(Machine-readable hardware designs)

▶

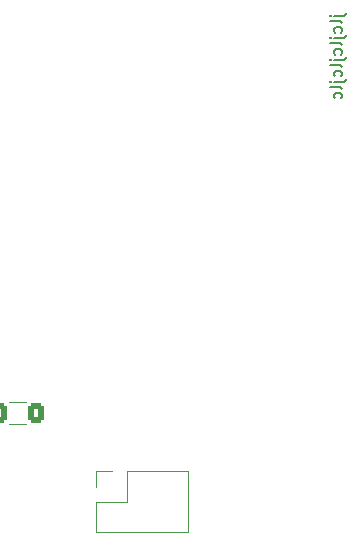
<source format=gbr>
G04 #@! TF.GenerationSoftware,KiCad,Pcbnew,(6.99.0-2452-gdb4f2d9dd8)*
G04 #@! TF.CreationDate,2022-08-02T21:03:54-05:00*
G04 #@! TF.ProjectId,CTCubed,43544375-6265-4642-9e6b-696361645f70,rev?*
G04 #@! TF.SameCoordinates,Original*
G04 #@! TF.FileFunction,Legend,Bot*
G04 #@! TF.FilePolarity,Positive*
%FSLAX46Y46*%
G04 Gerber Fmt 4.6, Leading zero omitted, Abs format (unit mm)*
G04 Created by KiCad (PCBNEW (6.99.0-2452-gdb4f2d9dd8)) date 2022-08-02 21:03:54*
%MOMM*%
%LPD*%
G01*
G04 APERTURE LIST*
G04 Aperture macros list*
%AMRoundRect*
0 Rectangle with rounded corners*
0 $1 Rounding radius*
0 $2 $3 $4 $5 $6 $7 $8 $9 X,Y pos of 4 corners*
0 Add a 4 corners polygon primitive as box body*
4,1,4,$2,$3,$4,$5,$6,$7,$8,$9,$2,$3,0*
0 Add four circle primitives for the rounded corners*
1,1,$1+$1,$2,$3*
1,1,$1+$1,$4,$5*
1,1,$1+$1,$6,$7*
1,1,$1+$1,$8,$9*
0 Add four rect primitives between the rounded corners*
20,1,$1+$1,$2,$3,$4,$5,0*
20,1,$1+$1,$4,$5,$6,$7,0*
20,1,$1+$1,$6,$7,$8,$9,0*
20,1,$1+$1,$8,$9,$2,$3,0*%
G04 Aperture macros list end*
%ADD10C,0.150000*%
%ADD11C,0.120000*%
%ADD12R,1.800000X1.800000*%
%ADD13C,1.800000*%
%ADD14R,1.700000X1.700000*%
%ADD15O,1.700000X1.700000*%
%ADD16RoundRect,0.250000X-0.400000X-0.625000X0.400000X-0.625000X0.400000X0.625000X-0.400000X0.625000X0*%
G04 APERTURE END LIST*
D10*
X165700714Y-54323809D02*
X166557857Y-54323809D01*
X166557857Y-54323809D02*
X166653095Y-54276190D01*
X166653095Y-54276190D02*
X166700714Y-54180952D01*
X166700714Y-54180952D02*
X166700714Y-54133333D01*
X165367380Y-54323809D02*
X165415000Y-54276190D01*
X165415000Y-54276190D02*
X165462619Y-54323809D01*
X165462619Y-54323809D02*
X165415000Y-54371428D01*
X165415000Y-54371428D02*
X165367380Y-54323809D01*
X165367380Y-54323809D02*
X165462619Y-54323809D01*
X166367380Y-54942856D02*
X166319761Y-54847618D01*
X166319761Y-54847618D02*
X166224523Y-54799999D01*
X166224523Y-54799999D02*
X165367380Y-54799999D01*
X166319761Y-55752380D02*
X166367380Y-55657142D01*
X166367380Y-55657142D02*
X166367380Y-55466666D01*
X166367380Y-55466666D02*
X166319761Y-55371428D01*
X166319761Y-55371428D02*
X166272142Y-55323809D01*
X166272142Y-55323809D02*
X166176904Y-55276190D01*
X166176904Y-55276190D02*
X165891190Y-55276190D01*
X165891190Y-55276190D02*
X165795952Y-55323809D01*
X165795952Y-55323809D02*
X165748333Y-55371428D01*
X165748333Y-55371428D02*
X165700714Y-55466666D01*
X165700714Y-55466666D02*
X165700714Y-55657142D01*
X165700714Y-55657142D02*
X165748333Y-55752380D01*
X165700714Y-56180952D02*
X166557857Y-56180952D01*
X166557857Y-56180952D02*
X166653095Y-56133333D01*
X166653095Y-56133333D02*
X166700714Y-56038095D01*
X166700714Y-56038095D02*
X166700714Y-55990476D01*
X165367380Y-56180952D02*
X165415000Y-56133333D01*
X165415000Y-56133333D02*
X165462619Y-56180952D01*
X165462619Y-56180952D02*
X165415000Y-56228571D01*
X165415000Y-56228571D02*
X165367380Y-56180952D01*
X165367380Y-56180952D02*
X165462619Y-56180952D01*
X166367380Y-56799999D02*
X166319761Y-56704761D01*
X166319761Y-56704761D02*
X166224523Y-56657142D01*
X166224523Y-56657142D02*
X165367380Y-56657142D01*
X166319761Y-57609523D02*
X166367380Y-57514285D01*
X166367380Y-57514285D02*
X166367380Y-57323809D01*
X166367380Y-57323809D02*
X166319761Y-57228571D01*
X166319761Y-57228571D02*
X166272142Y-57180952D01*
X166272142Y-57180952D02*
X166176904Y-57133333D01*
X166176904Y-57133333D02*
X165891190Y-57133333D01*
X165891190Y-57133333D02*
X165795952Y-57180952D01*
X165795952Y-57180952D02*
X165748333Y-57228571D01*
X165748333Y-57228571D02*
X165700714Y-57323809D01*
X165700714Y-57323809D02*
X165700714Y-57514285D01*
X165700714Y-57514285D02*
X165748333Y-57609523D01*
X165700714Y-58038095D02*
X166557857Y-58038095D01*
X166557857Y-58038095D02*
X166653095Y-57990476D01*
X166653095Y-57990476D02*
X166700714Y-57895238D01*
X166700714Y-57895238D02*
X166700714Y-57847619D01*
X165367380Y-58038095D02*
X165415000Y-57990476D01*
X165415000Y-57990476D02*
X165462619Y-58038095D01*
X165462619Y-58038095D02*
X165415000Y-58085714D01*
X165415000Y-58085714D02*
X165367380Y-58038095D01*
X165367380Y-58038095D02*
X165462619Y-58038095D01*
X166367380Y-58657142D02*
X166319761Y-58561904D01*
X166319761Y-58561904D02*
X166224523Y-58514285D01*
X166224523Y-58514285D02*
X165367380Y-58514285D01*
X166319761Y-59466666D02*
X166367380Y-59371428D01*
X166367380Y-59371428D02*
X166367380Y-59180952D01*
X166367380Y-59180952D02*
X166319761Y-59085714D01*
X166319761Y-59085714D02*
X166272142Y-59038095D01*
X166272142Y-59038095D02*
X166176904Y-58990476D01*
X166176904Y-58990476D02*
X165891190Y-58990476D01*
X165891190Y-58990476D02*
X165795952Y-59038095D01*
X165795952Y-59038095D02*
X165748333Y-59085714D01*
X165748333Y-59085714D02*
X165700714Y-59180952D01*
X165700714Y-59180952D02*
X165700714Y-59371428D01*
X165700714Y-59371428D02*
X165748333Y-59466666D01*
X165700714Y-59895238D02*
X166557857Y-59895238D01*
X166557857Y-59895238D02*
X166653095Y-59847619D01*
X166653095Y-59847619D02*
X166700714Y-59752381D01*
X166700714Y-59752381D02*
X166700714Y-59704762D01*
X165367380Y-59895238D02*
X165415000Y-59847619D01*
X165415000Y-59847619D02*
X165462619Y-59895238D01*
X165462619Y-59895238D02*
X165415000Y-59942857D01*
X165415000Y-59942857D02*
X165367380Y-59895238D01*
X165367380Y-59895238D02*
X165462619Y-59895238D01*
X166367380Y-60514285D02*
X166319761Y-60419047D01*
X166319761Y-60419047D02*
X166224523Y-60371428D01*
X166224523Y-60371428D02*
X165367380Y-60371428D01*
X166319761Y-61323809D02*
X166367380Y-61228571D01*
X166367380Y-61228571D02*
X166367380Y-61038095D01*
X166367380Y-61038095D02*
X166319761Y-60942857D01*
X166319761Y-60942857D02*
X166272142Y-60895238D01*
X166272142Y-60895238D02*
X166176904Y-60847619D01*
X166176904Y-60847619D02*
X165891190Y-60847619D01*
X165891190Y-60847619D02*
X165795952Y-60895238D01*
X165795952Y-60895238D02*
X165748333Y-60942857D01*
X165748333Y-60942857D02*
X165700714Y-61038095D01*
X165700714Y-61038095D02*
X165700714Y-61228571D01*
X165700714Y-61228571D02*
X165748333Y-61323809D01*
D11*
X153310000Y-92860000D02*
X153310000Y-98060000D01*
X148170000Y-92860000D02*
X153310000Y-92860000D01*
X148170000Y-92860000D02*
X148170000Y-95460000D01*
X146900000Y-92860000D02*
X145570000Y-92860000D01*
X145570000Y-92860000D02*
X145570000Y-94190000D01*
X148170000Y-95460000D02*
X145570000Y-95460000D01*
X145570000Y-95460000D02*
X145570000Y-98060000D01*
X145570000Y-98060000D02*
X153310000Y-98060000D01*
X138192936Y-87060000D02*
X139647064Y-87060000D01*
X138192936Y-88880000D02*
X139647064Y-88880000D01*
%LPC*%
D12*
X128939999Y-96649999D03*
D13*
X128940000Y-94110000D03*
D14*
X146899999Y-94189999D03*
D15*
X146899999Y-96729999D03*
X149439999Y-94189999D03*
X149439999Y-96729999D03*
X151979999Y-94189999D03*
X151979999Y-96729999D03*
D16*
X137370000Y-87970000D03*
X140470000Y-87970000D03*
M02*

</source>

◀

With the line holding "X165748333Y-55371428D01*" as the first and the line holding "X166557857Y-56180952D02*" as the last, set down that range of the entries above exactly, and nothing else.

◆ **Exercise result**:
X165748333Y-55371428D01*
X165748333Y-55371428D02*
X165700714Y-55466666D01*
X165700714Y-55466666D02*
X165700714Y-55657142D01*
X165700714Y-55657142D02*
X165748333Y-55752380D01*
X165700714Y-56180952D02*
X166557857Y-56180952D01*
X166557857Y-56180952D02*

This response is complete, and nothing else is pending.